§ **Problem to work on**
All that is needed is each line of the entries holding the word "absolute", copied as it stands.

§ **Available data**
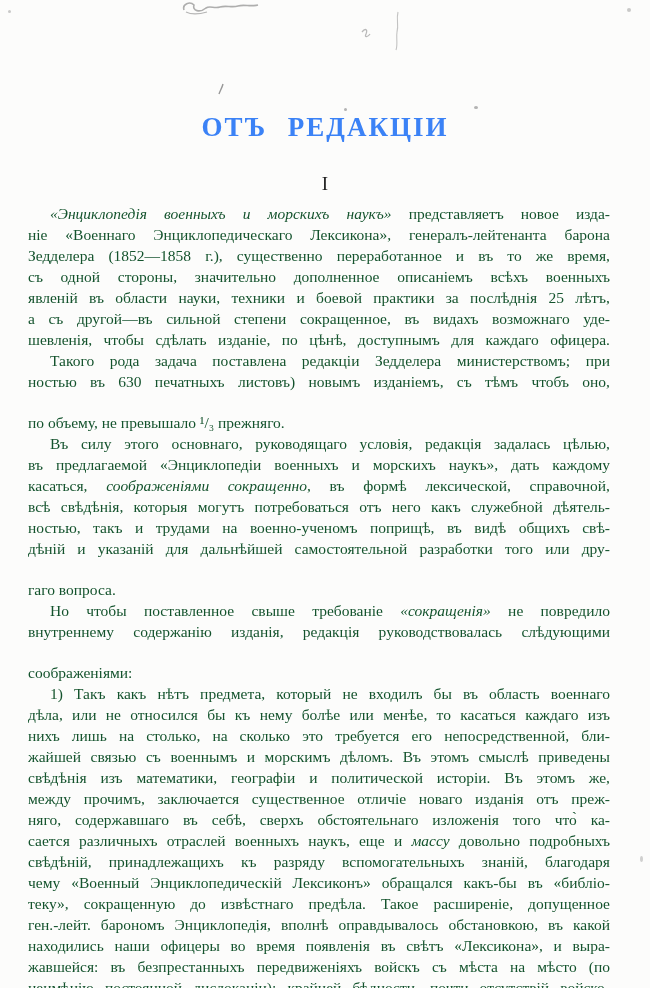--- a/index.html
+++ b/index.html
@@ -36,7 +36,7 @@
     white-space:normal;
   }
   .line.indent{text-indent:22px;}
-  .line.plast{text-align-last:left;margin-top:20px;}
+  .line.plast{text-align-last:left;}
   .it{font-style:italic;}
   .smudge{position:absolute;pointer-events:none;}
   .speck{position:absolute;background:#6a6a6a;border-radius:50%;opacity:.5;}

§ **Response to this task**
   .smudge{position:absolute;pointer-events:none;}
   .speck{position:absolute;background:#6a6a6a;border-radius:50%;opacity:.5;}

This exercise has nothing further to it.